Drucken

120 Jahre für Wirtschaftsethik

STIFTUNGSFEST Katholisch Kaufmännischer Verein feiert

VON THORSTEN KUCHTA

OLDENBURG Als der Mainzer Ehrendomherr und Dekan Dr. Friedrich Elz 1877 den Katholisch Kaufmännischen Verein (KKV) gründete, wollte er die Interessen des Kaufmanns katholischer Provenienz zwischen Liberalismus und Sozialismus stärken. 1889 gründeten in Oldenburg katholische Kaufleute eine Ortsgemeinschaft – „auch 120 Jahre danach sind die Antworten der katholischen Soziallehre auf unsere Lage hochaktuell“, sagt Georg Konen.
Der zweite Vorsitzende des Oldenburger KKV und Mitglied des Bundesvorstandes hat auch in Zeiten angelsächsisch geprägten Turbo-Kapitalismus’ nie den Glauben daran verloren, dass humane Wirtschaft nur funktioniert, „wenn man den Wert eines Menschen unabhängig von seinem Nutzen definiert“. Mit Seminaren zur Unternehmens- und Wirtschaftsethik, persönlichkeitsbildenden Seminaren und Diskussionsveranstaltungen versucht der KKV, seine Vorstellungen zu verankern. Nicht mehr nur bei Kaufleuten – der Dachverband des KKV heißt seit den 60er Jahren „Katholiken in Wirtschaft und Verwaltung“, und so setzt sich seine Mitgliedschaft auch zusammen.

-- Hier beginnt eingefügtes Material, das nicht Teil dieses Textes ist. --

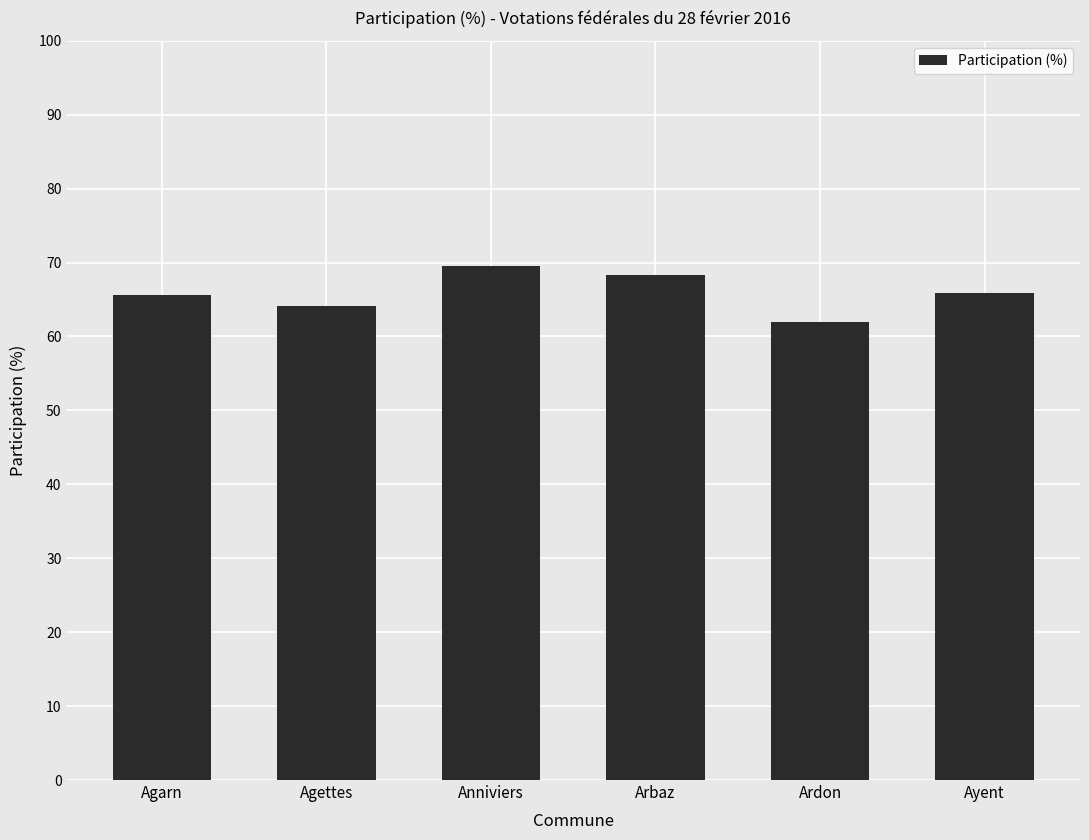

The chart shows a value of 29.7 at Arbaz. True or false?

False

Konen skizziert die Grundsätze so: „Wenn man den Mitarbeiter als Individuum anerkannt und ihn seinen Fähigkeiten entsprechend fördert, wird er sich für das Unternehmen einsetzen; wenn man Menschen die Möglichkeit gibt, durch ihre Arbeit gut für sich und ihre Familie zu sorgen, wird sich das für das Unternehmen auszahlen. Auch im Unternehmen muss gelten: Wenn der Einzelne nicht weiterkann, muss die Gemeinschaft für ihn einspringen. Und: Wir müssen als Christen die Bewahrung der Schöpfung beachten.“ Diese Haltungen zu verbreiten, „empfinden wir auch als missionarische Aufgabe.“
Wie viele katholische Organisationen wurde auch der KKV Oldenburg von den Nazis verboten; die Gemeinschaft lebte im unverdächtigen Kegelclub Blau-Rot weiter. Zuvor – in den 20er Jahren – hatte der KKV u.a. Sozialkassen und eine Rechtsschutzstelle organisiert.
Der Oldenburger Verein hat etwa 130 Mitglieder. „Unsere Mitgliederzahlen leiden unter demografischer Entwicklung und einer gewissen Beliebigkeit der Weltanschauung“, sagt Konen. Gleichwohl sei bei Führungskräften zwischen 35 und 48 Jahren wachsendes Interesse am KKV zu spüren. Die müssen nicht mehr unbedingt Katholiken sein, sagt Konen: „In Zeiten, in denen das Christentum auf dem Rückmarsch ist, können wir uns Barrikaden zwischen Konfessionen nicht leisten.“
Am Sonntag, 18. Oktober, feiert der KKV Oldenburg sein 120-jähriges Bestehen mit Festgottesdienst und Stiftungsfest. Im Mai 2010 richtet die Ortsgemeinschaft den Diözesanverbandstag des Diözesanverbandes Münster unter dem Motto „Ethik – Wirtschaft – Solidarität“ aus.